EXERCISE BRIEF:
What lines of the data below hold "shown"? Show them.

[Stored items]

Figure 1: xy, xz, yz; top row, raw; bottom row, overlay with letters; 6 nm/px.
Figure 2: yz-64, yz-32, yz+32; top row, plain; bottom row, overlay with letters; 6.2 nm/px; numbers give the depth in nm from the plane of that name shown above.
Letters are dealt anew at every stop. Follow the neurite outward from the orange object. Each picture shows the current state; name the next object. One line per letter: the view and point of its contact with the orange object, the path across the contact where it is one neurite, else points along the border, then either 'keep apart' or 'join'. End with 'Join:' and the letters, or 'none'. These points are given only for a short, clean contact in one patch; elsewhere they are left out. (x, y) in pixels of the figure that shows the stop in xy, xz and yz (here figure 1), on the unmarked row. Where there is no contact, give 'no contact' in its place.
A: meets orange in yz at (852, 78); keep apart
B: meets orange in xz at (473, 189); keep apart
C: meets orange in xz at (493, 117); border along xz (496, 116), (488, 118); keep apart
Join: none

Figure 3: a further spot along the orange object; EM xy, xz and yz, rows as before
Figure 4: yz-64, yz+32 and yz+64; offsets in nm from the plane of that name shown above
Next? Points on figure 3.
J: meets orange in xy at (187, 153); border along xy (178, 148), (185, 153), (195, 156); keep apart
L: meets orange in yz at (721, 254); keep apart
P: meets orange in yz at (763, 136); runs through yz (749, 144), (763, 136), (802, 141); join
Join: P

--

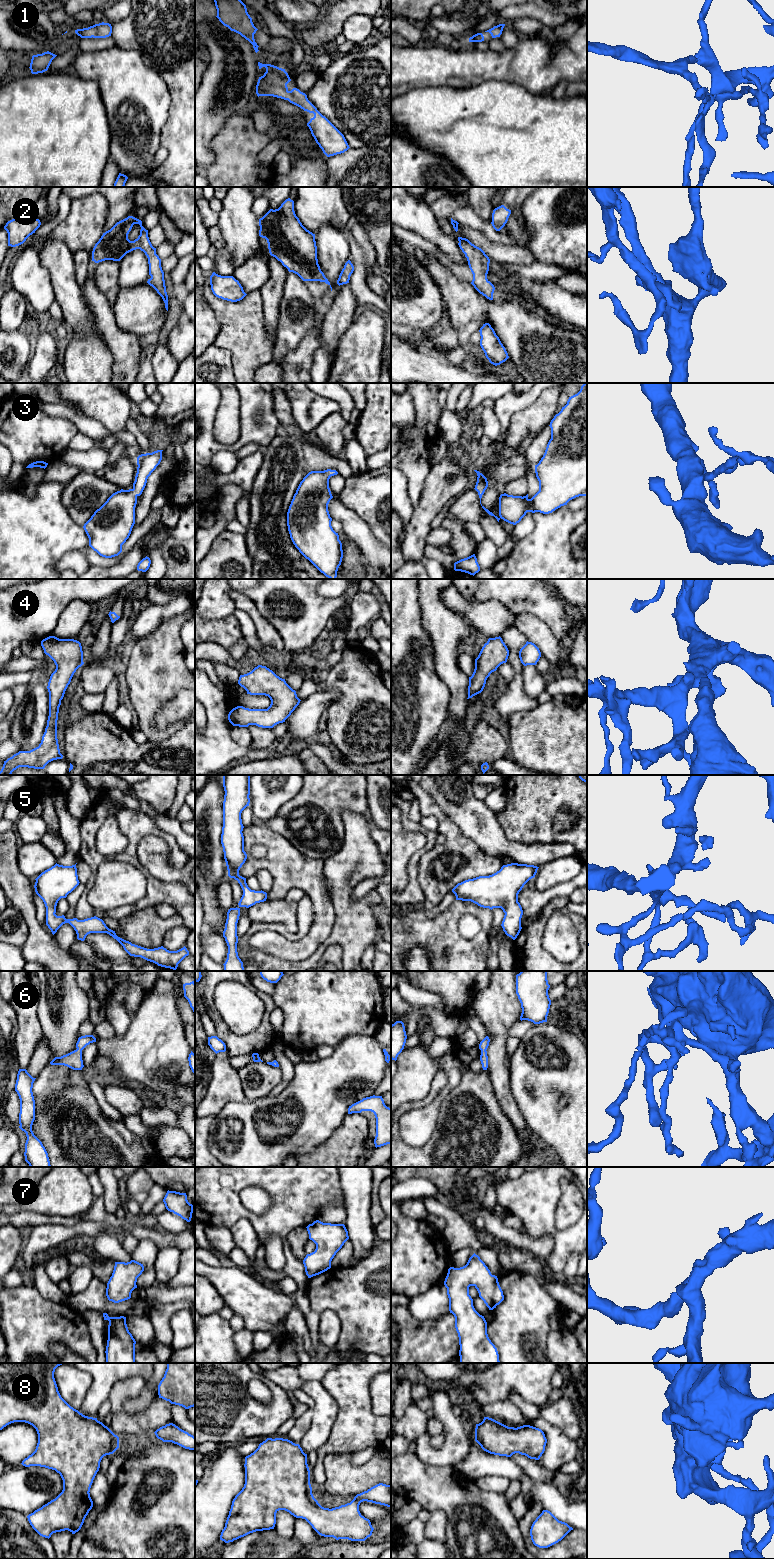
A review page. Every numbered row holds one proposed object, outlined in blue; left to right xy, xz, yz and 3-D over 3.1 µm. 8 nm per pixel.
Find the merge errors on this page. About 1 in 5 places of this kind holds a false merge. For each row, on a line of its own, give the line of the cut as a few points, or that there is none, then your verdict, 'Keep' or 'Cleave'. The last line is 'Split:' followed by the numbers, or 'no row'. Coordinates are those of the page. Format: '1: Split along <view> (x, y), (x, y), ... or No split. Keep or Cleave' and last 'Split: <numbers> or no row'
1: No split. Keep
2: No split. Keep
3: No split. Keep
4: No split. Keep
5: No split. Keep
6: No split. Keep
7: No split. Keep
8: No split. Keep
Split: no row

--

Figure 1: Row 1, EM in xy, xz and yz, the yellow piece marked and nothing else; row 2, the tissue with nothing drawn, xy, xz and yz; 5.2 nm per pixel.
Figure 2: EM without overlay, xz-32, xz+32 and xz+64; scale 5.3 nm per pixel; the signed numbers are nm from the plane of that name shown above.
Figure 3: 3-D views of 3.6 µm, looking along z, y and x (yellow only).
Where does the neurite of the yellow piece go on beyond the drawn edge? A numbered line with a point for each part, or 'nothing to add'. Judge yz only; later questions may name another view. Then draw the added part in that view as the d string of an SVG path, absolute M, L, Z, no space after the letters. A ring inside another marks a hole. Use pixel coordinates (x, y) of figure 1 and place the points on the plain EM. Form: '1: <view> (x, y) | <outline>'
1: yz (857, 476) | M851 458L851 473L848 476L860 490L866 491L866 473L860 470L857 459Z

ANSWER AREA:
Figure 2: yz-64, yz-32, yz+32; top row, plain; bottom row, overlay with letters; 6.2 nm/px; numbers give the depth in nm from the plane of that name shown above.
Figure 4: yz-64, yz+32 and yz+64; offsets in nm from the plane of that name shown above
Figure 2: EM without overlay, xz-32, xz+32 and xz+64; scale 5.3 nm per pixel; the signed numbers are nm from the plane of that name shown above.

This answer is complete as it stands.